HP Amplify: Best Practices in a Partnership Program

I’ve participated in partnership efforts with a variety of multi-national tech companies and found HP’s effort to rank near or at the top. Years ago, I was tasked with helping fix IBM’s program, and before that, I instrumented ROLM’s program (when ROLM was a subsidiary of IBM) for better market intelligence. The recurring problems with Partnership Programs are conflicts with the direct sales organization, issues with partner quality, a lack of company or executive interest after the partnership is formed, and little or no collaboration with the partnerships on product or services development.   

One of the worst partnership programs I’ve seen is Apple’s which seems to treat its partners as unloved subordinates that are unappreciative of the honor of working for Apple and unwilling to give Apple all their profits. In sharp contrast, HP is one of the best, and I attended its latest partnership meeting, for their program called HP Amplify, last week. Here are my impressions.

It starts with partners as family

One of the things that jumps out at me at HP events is that the event is less about promoting products than helping and understanding partner issues and helping these partners resolve them. The focus isn’t on HP’s profits vs. the partner’s profits, but on how to make the partners more efficient, sustainable, effective, and profitable so that both HP and its partners are successful. It isn’t an us vs. them issue.

These meetings are more like family reunions than your typical partnership meeting and, while it is unusual at any vendor event for executives to demonstrate their disdain for each other, often divisions in firms compete for resources and that disdain can be seen if you look closely enough or if those executives simply aren’t invited to the event.  

At HP, the executives really seem to like each other, ribbing or crediting their peers, often in the same talk, during the event and creating the impression that they like working with each other rather than secretly plotting each other’s demise. (I was at a Micron event once where it looked like two of the firm’s executives wanted to kill each other and nearly came to blows).  


One of the segments that stood out to me at this event was on sustainability. HP has been one of the most aggressive companies on product and operational sustainability (controlling operating waste and reducing non-sustainable power usage) of any company I cover. With printing, HP also had the largest sustainability problems. It was able to get nearly all its partners to join its efforts which should result in a sustainability impact that leads the technology segment. 

Reducing waste, pivoting to sustainable power, operating more efficiently, and making sustainability a priority, I believe, is critical for all of us, and HP, with its partners, set an impressively positive tone.


This doesn’t mean HP didn’t showcase some new products. Two that stood out to me were the new Dragonfly Folio which is my latest favorite laptop because it fits how I travel and work, and a new tank printer that is far more sustainable than those that use cartridges.
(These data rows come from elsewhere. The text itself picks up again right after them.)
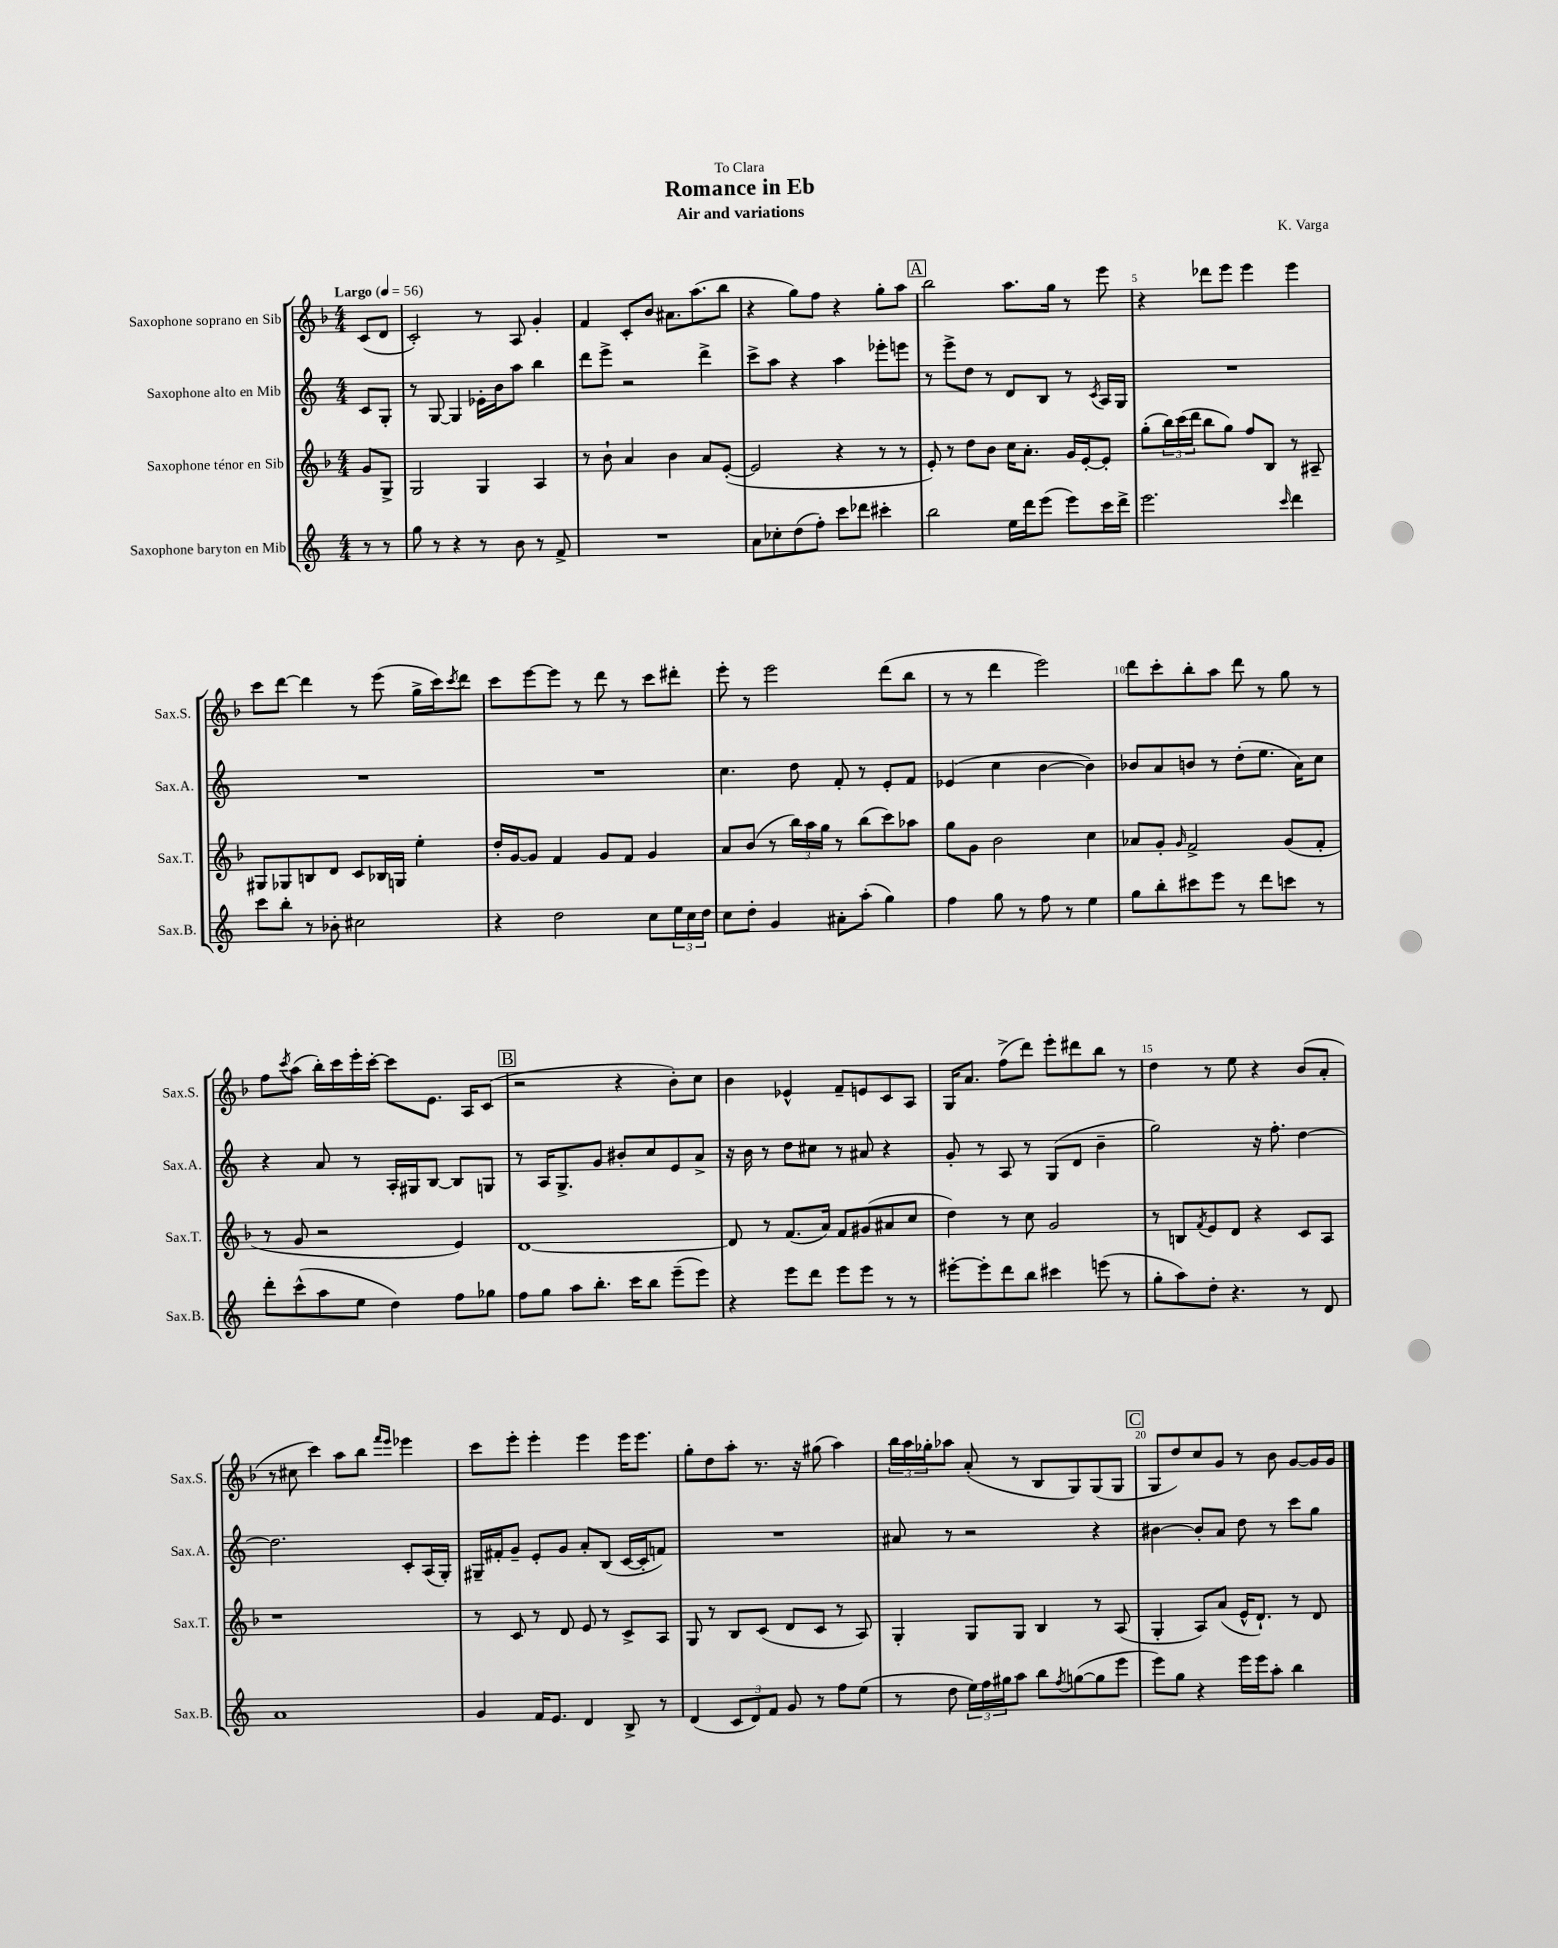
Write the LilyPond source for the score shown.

\header { title = "Romance in Eb" composer = "K. Varga" subtitle = "Air and variations" dedication = "To Clara" }
<<
\new StaffGroup <<
\new Staff = "s0" \with { instrumentName = "Saxophone soprano en Sib" shortInstrumentName = "Sax.S." } {
    \clef treble \key f \major \numericTimeSignature \time 4/4 \partial 4 \tempo "Largo" 4 = 56
    c'8( d'8 |
    c'2-.) r8 a8 g'4-. |
    f'4 c'8-. bes'8 ais'8. a''8.( bes''8 |
    r4 g''8) f''8 r4 g''8-. a''8 |
    \mark \markup { \box "A" } bes''2 a''8. g''16 r8 e'''8 |
    r4 des'''8 e'''8 e'''4 e'''4 |
    c'''8 d'''8~ d'''4 r8 e'''8( g''16-> c'''16) \acciaccatura { c'''8 } d'''8 |
    c'''8 e'''8~ e'''8 r8 d'''8 r8 c'''8 dis'''8-. |
    e'''8-. r8 e'''2 d'''8( bes''8 |
    r8 r8 d'''4 e'''2) |
    d'''8 c'''8-. bes''8-. a''8 d'''8 r8 g''8 r8 |
    f''8 \acciaccatura { c'''8 } a''8( bes''16-.) c'''16 e'''16-. c'''16~-. c'''8 e'8. a16 c'8( |
    \mark \markup { \box "B" } r2 r4 bes'8-.) c''8 |
    bes'4 ees'4-^ f'8-- e'8 c'8 a8 |
    g16 a'8. f''8->( d'''8) e'''8-. dis'''8 bes''8 r8 |
    d''4 r8 e''8 r4 bes'8( a'8-. |
    r8 cis''8 c'''4) a''8 bes''8 \grace { f'''16 e'''16 } ees'''4 |
    c'''8 e'''8-. e'''4-. e'''4 e'''16 e'''8. |
    g''8-. d''8 a''8-. r8. r16 gis''8( a''4) |
    \tuplet 3/2 { bes''16 a''16 ges''16-. } aes''8 a'8-.( r8 bes8 g8) g8( g8 |
    \mark \markup { \box "C" } g8 d''8) c''8 g'8 r8 bes'8 g'8~ g'16 g'16 \bar "|." |
}
\new Staff = "s1" \with { instrumentName = "Saxophone alto en Mib" shortInstrumentName = "Sax.A." } {
    \clef treble \key c \major \numericTimeSignature \time 4/4 \partial 4
    c'8 g8-. |
    r8 g8~ g4 ees'16-. b'16 a''8 b''4 |
    d'''8 e'''8-> r2 d'''4-> |
    c'''8-> a''8 r4 a''4 ees'''8-. e'''8 |
    \mark \markup { \box "A" } r8 e'''8-> d''8 r8 d'8 b8 r8 \acciaccatura { c'8 } a16 g16 |
    R1 |
    R1 |
    R1 |
    c''4. d''8 f'8-. r8 e'8-. f'8 |
    ees'4( c''4 b'4~ b'4) |
    bes'8 a'8 b'8 r8 d''8-.( e''8. a'16) c''8 |
    r4 a'8 r8 a16-. gis16 b8~ b8 g8 |
    \mark \markup { \box "B" } r8 a16 g8.-> g'8 bis'8-. c''8 e'8 a'8-> |
    r16 b'16 r8 d''8 cis''8 r8 ais'8 r4 |
    g'8-. r8 a8 r8 g8( d'8 b'4-- |
    g''2) r16 f''8.-. d''4~ |
    d''2. c'8-. a16( g16-.) |
    gis16-- fis'16-. g'8-- e'8-. g'8 a'8-. b8( c'16~ c'16-. f'8) |
    R1 |
    ais'8 r8 r2 r4 |
    \mark \markup { \box "C" } bis'4~ bis'8-. a'8 d''8 r8 c'''8 g''8 \bar "|." |
}
\new Staff = "s2" \with { instrumentName = "Saxophone ténor en Sib" shortInstrumentName = "Sax.T." } {
    \clef treble \key f \major \numericTimeSignature \time 4/4 \partial 4
    g'8 g8-> |
    g2 g4 a4 |
    r8 bes'8-! a'4 bes'4 a'8 e'8~-.( |
    e'2 r4 r8 r8 |
    \mark \markup { \box "A" } e'8-.) r8 d''8 bes'8 c''16 a'8.-. g'16 e'16~-. e'8-. |
    g''8-.( \tuplet 3/2 { bes''16) c'''16( d'''16 } bes''8 g''8) f''8 bes8 r8 ais8-- |
    gis8 ges8 b8 d'8 c'8 bes16 g16 e''4-. |
    d''16-. g'16~ g'8 f'4 g'8 f'8 g'4 |
    a'8 bes'8( r8 \tuplet 3/2 { bes''16) a''16 g''16 } r8 bes''8( c'''8) aes''8 |
    g''8 g'8 bes'2 c''4 |
    aes'8 g'8-. \grace { g'16 } f'2-> g'8( f'8-. |
    r8 g'8 r2 e'4) |
    \mark \markup { \box "B" } d'1~ |
    d'8 r8 f'8.( a'16) f'8 gis'8( ais'8 c''8 |
    d''4) r8 c''8 g'2 |
    r8 b8 \acciaccatura { f'8 } e'8 d'8 r4 c'8 a8 |
    r1 |
    r8 c'8 r8 d'8 e'8 r8 c'8-> a8 |
    g8 r8 bes8 c'8( d'8 c'8 r8 a8) |
    g4-. g8 g8 bes4 r8 a8( |
    \mark \markup { \box "C" } g4-. a8) a'8( e'16-^ d'8.-!) r8 d'8 \bar "|." |
}
\new Staff = "s3" \with { instrumentName = "Saxophone baryton en Mib" shortInstrumentName = "Sax.B." } {
    \clef treble \key c \major \numericTimeSignature \time 4/4 \partial 4
    r8 r8 |
    g''8 r8 r4 r8 b'8 r8 f'8-> |
    R1 |
    a'8 ces''8-. d''8( f''8-.) c'''8 des'''8 cis'''4-. |
    \mark \markup { \box "A" } b''2 e''16 d'''16 e'''8( e'''8) c'''16 d'''16-> |
    e'''2. \grace { c'''16 } d'''4 |
    c'''8 b''8-. r8 bes'8-. cis''2 |
    r4 d''2 c''8 \tuplet 3/2 { e''16 c''16 d''16 } |
    c''8 d''8-. g'4 ais'8-. a''8-.( g''4) |
    f''4 g''8 r8 f''8 r8 e''4 |
    g''8 b''8-. cis'''8 e'''8 r8 d'''8 c'''8 r8 |
    d'''8-. c'''8-^( a''8 e''8 d''4) f''8 ges''8 |
    \mark \markup { \box "B" } f''8 g''8 a''8 b''8.-. c'''16 b''8 e'''8--( e'''8) |
    r4 e'''8 d'''8 e'''8 e'''8 r8 r8 |
    eis'''8~-. eis'''8-. d'''8 b''8 cis'''4 e'''8( r8 |
    g''8-. a''8) d''8-. r4. r8 d'8 |
    a'1 |
    g'4 f'16 e'8. d'4 b8-> r8 |
    d'4( \tuplet 3/2 { c'8 d'8) f'8 } g'8 r8 f''8 e''8( |
    r8 d''8 \tuplet 3/2 { e''16) f''16 gis''16 } a''8 b''8 \acciaccatura { f''8 } g''8~( g''8 e'''8 |
    \mark \markup { \box "C" } e'''8) g''8 r4 e'''16 e'''16 a''8-. b''4 \bar "|." |
}
>>
>>
\layout { \context { \Score \override BarNumber.break-visibility = ##(#f #t #t) barNumberVisibility = #(every-nth-bar-number-visible 5) } }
Dragonfly is HP’s Halo line, and it represents a showcase of HP’s capabilities. With both Wi-Fi and 5G it is highly connected, with Intel and VPro it is enterprise-approved, with its leather-like cover it is very comfortable to carry, and with a cantilevered screen, it works for movies on the smallest of commercial planes. The laptop is awesome.

Tank printers consume ink and don’t use plastic cartridges. They tend to be more expensive initially because they are harder to subsidize with supplies which also makes them cheaper long term because ink, for them, is also cheaper. If you don’t use cartridges, you don’t have to dispose of them, and while HP’s efforts to recycle cartridges are market-leading, they aren’t 100%. So not having the things in the first place assures that the plastics they are tying to keep out of oceans and landfills aren’t created in the first place.  

Wrapping up:

Sales partners are a critical part of any national or multi-national company because no company, no matter how big, can be everyplace. Partners are where you can’t be, covering customers you can’t economically cover, but they still carry your brand. In past studies, I’ve found that companies that are mostly direct sales and don’t use partners typically have higher customer satisfaction, which seems like a contradictory statistic. But, when I’ve drilled down, I’ve found that the problem wasn’t using partners it was mistreating or not properly selecting, assuring, and provisioning them.  

HP is an example of how to do this right, and at HP Amplify, I again was impressed with its approach and execution.